For the Indian film industry, 2025 felt like a return to familiar ground.
The year before that, women-led stories had briefly reshaped India's global cinematic image, bringing accolades and new attention. But last year, Bollywood's violent, male-driven action thrillers dominated the domestic box-office and cultural conversations.
In the last weeks of 2025, Indian social media was swamped with discussions about a single juggernaut: Dhurandhar, an espionage thriller set in the backdrop of India-Pakistan tensions. Packed with graphic violence and gangland politics, the film became the defining hit of the year, cementing its place in a crop of aggressive, hypermasculine films that drove popular discourse.
The trend was a stark contrast to 2024, when a number of films made by women - Payal Kapadia's All We Imagine As Light, Shuchi Talati's Girls Will Be Girls and Kiran Rao's Laapataa Ladies - got global attention and praise.

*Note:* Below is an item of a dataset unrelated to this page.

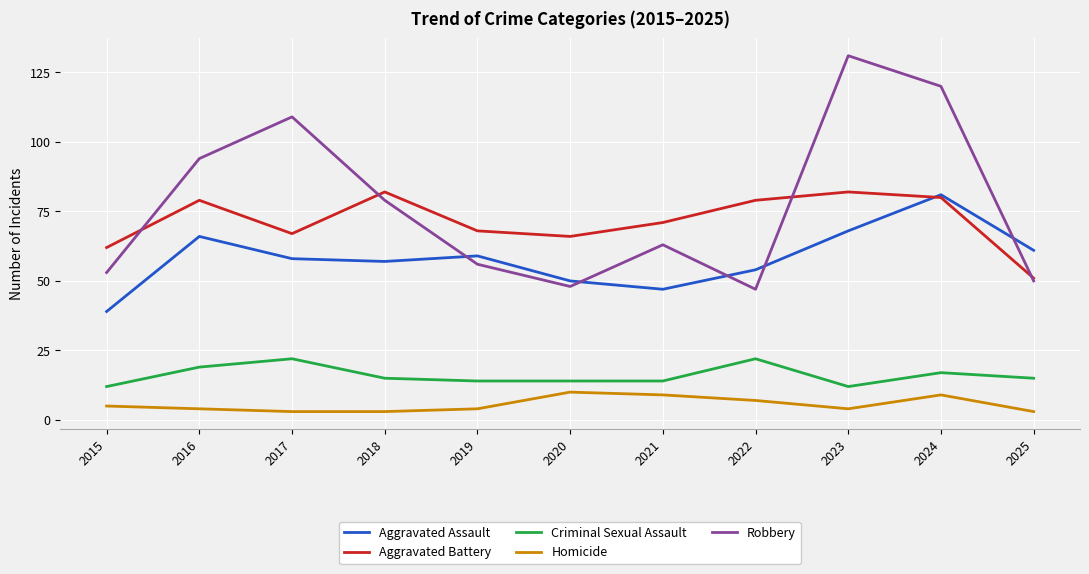

Which series changed the most between 2015 and 2016?

Robbery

What 2024 established was that Indian women filmmakers are not marginal voices, but leading global ones, says film critic Mayank Shekhar, calling it a moment of truth rather than a trend.
The hope was that richer, more textured stories about women would grow both in number and popularity. Instead, in 2025 the top 10 box-office hits - five of them from Bollywood, a small relief for a Hindi film industry still struggling to regain its footing after the pandemic - were dominated by larger-than-life, hypermasculine heroes, from the historical epic Chhaava to the action spectacle War 2. The only film on the list led by a woman was an outlier: the Malayalam-language superhero film Lokah.
It wasn't just action thrillers that put men at the centre. Blockbuster romance Saiyaara followed a troubled male rockstar who ultimately rescues his partner who is struggling with Alzheimer's disease. Even mythical spectacles such as Kantara: Chapter 1 (Kannada) and Mahavatar Narsimha (dubbed into several languages) doubled down on traditional male heroism.
The year's most talked-about films were dominated by images of men performing pain, power and vengeance at full volume.
Out of the top 10, one of the year's most debated hits was Tere Ishk Mein, which features an angry, volatile male protagonist and a high-achieving woman whose ambitions are eclipsed by his obsessive love. Despite criticism for romanticising toxic masculinity, the film became actor Dhanush's highest-grossing Hindi release, earning more than 1,550m rupees ($17.26m, £12.77m) worldwide.
Trade experts argue that the shift reflects audience demand rather than creative regression in the industry.
While a new generation of independent filmmakers in India is making riveting, viable cinema rather than mass entertainers, the dominance of hypermasculine films reflects deep-rooted societal norms. As long as these films continue to make money, the industry is unlikely to pivot towards more inclusive storytelling.